Many of the films that will make their pitches to audiences in the coming months arrive with impressive pedigrees. "Me and Earl and the Dying Girl" was an audience favorite at Sundance, and played like "The Fault in Our Stars" for lovers of Jean-Luc Godard. "Dope" also took the Park City festival by storm, with its energetic editing, catchy soundtrack, and witty look at life in South Central Los Angeles. And films like "Love & Mercy," a dark biopic about the Beach Boys' Brian Wilson, and "Grandma" with Tomlin, have awards-watchers already making Oscar predictions.

Inevitably, some of these titles will falter. Films like "Love Is Strange" and "I Origins" received raves from festival crowds, only to be met with indifference by mainstream audiences, and though the number of indie summer releases may be growing, most executives acknowledge the average gross isn't.

"The transition happened six or seven years ago, where all of a sudden you had double the number of films fighting for the same number of dollars," Quinn said. "It's become a brutal chicken coop."

Also:

LOS ANGELES: Bob Berney's Picturehouse has acquired all US rights to Ashley Judd's "Big Stone Gap" from Altar Identity Studios and will release the film nationwide on Oct 9.

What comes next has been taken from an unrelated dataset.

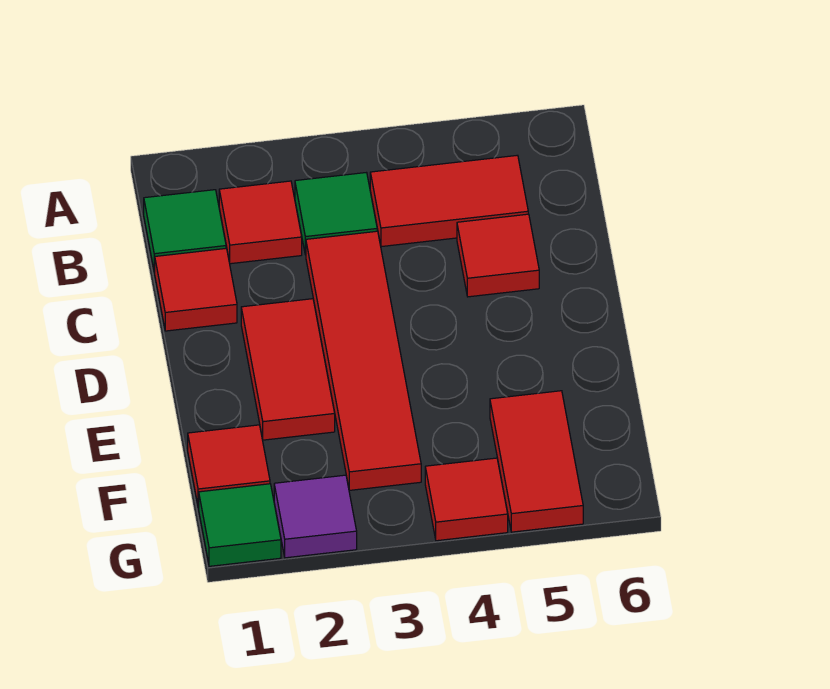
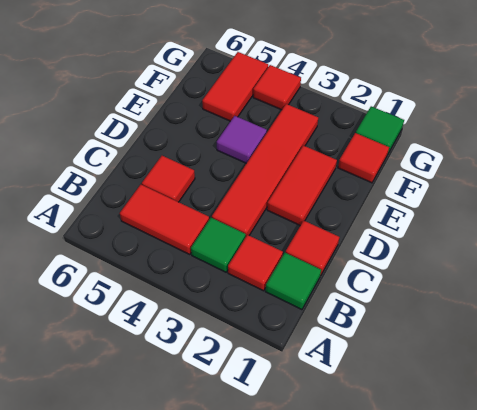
purple 1x1 tile [274,475,357,558] -> purple 1x1 tile moved to [217,116,267,163]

The film was written and directed by "Big Stone Gap" author Adriana Trigiani. Patrick Wilson, Whoopi Goldberg, John Benjamin Hickey, Jane Krakowski, Anthony LaPaglia and Jenna Elfman also star.

"Big Stone Gap" was shot entirely on location in the coal-mining Virginia town of the same name, which is also Trigiani and Wilson's hometown.

"We made not just a great movie, but a beautiful movie," Goldberg said. "It looks lush."

Shooting began in October 2013; Donna Gigliotti ("Shakespeare in Love") produced with James Spies ("The Contender"). J.E. Craig and Jean Morrisey exec produced.

The first "Big Stone Gap" novel was published in 2001 followed by sequels "Big Cherry Holler," "Milk Glass Moon" and "Home to Big Stone Gap." The story centers on middle-aged spinster Ave Maria Mulligan finding love and a sense of self amid the eccentrics in a small Virginia coal town.

Rounding out the cast are Chris Sarandon, Jasmine Guy, Judith Ivey, James Hampton, Paul Wilson, Mary Pat Gleason, Dagmara Dominczyk and Mary Testa.

Berney has been an executive at IFC, Newmarket and FilmDistrict in addition to heading Picturehouse, which he relaunched in 2013. He's oversseen releases of "The Passion of the Christ," "My Big Fat Greek Wedding" and "Pan's Labyrinth."